I'm further surprised that BofA ended up as Merrill's purchaser, given Merrill's previous joint ventures with HSBC. I guess HSBC found Merrill's culture not to their liking. Perhaps HSBC is keeping its powder dry for a future acquisition . . . UBS? The HSBC Hexagon can probably digest the UBS Three Keys without much outside help, unless the venerable folks from Hong Kong and Shanghai have some ungodly counterparty exposure to trades with Lehman.
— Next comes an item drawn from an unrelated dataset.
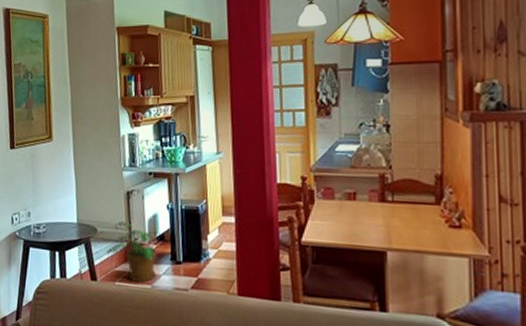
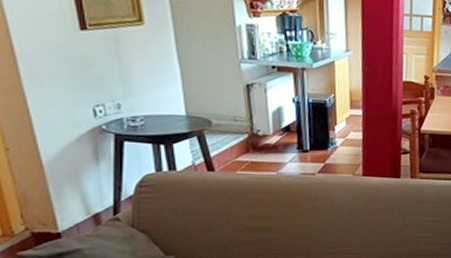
potted plant: present [106,221,162,283] -> none [225,114,287,170]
Back to the main story. I wouldn't be posting this if I didn't think I could make some money from what's happening. This buyout perfectly fits my special situations strategy, so today I placed market orders to sell call options on MER (Jan 09 @ 31) and BAC (Oct 08 @ 35). The $31 option for Merrill is slightly above the estimated per-share value of Merrill ($29-30) that Bank of America has offered, and the $35 option for BAC is slightly above BAC's closing price prior to the buyout announcement. I may roll the BAC call next month, and the MER call will most likely expire worthless next January.
"Be fearful when others are greedy and greedy when others are fearful." Thank you, Warren Buffett. I owe it all to you.
Nota Bene: Anthony J. Alfidi holds short calls on BAC and MER. He has no positions in WB, HBC, UBS, or GS at the time this commentary was published.